Łatwiejsza to nie robić nic. Kongres może się skupić na dyskusji o wrażliwości społecznej, na pełnych troski apelach o los bezrobotnych, emerytów ... Nie podejmując bolesnych decyzji, możecie liczyć na komfort władzy do wyborów w 2005 r. Marazm może się zdawać bezpieczny - pisze Wroński.

Drugi wariant jest ryzykowny. Los bezrobotnych i emerytów zależy od skuteczności trudnych reform, podobnych do tych, jakie ogłosił kanclerz RFN Gerhard Schroeder. Od reformy finansów publicznych, dzięki której Polska zdoła czerpać dobrodziejstwa z członkostwa w UE. Wiadomo, że trzeba je przeprowadzić. Ale wiadomo też, że ich konsekwencją może być utrata władzy - przestrzega Wroński.

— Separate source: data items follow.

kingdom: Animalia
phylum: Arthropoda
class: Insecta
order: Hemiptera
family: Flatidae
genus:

Podkreślając sukcesy rządu i premiera na arenie międzynarodowej, publicysta "Gazety Wyborczej" zaznacza, że w polityce wewnętrznej SLD uczynił niewiele. "Rząd nie uzdrowił finansów, nie poprawił ochrony zdrowia, nie wybudował autostrad, nie zreformował systemu podatkowego, złamał zasady służby cywilnej" - wylicza Wroński. "Kraj trwawi plaga korupcji. Skutecznie realizujecie tylko program panowania w mediach za pomocą ustawy o radiofonii i telewizji" - pisze komentator "Gazety Wyborczej" zwracając się bezpośrednio do rządzącego ugrupowania.

Trzy wieki temu po odsieczy wiedeńskiej Polska okazała się zbyt słaba i źle rządzona, aby z triumfów w polityce zagranicznej skorzystać. Czy dziś wykorzysta koniunkturę międzynarodową, decyduje się właśnie teraz - konkluduje autor komentarza.